Chicks of any kind makes for GREAT Muskey bait on a hook harness................just sayin  :Smile:

----------


## nell67

LOL I would think this girl is very tasty,but I REALLY want babies out of her,since she is of showable quality,with grand champions on both sides,and I have bred her so my neice and nephew have bunnies to show at the fair! Other wise,she is toast!

----------


## nell67

awww.you can have the ones that didn't survive,or I have to put down because they are too weak to survive when they make it to the store.LOL

----------


## crashdive123

You do realize of course that having the kids name their dinner was not a good idea right?

----------


## finallyME

> You do realize of course that having the kids name their dinner was not a good idea right?

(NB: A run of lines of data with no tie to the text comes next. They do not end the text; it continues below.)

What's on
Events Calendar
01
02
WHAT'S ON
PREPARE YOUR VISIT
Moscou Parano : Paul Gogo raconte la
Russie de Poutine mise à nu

I think they are used to it now.  They know that only 4 will make it past a few months.  I don't think they realize that in a few weeks all the chicks will look different.  Anyways, I kill rabbits all the time, and they still name them.  I just tell them all the time that we are eating them.  They also name the goldfish we buy at the store and then feed to our turtles.

----------


## crashdive123

Ahhh.  Raising cold blooded................nah.

Good deal.

----------


## OhioGrizzLapp

Natural Born Killas........... LOLOL

----------


## kyratshooter

We used to sit at the dinner table and review the atributes of whichever cow/hog/bunny we were eating for that meal.  

The kids learned not to get attached to the livestock.  They would name the breeders/hens because they knew those were going to be around for a while.

----------


## finallyME

Hopefully it gives them a deeper understanding of life and death, and where our food comes from.  I never had this when I was a kid, so I am learning a lot.  My mom has an immune deficiency, so pets were generally relegated to fish.  Although, we did have bees for a time, and two ducks that roamed the yard freely and completely devoured any bugs inside the fence line.  My wife has a harder time than the kids.  She has a hard time dressing a frozen, store bought turkey.  But, she is learning as well.  I am sure eventually she will be cutting the heads off the fryers like the best of them.  :Smile:

----------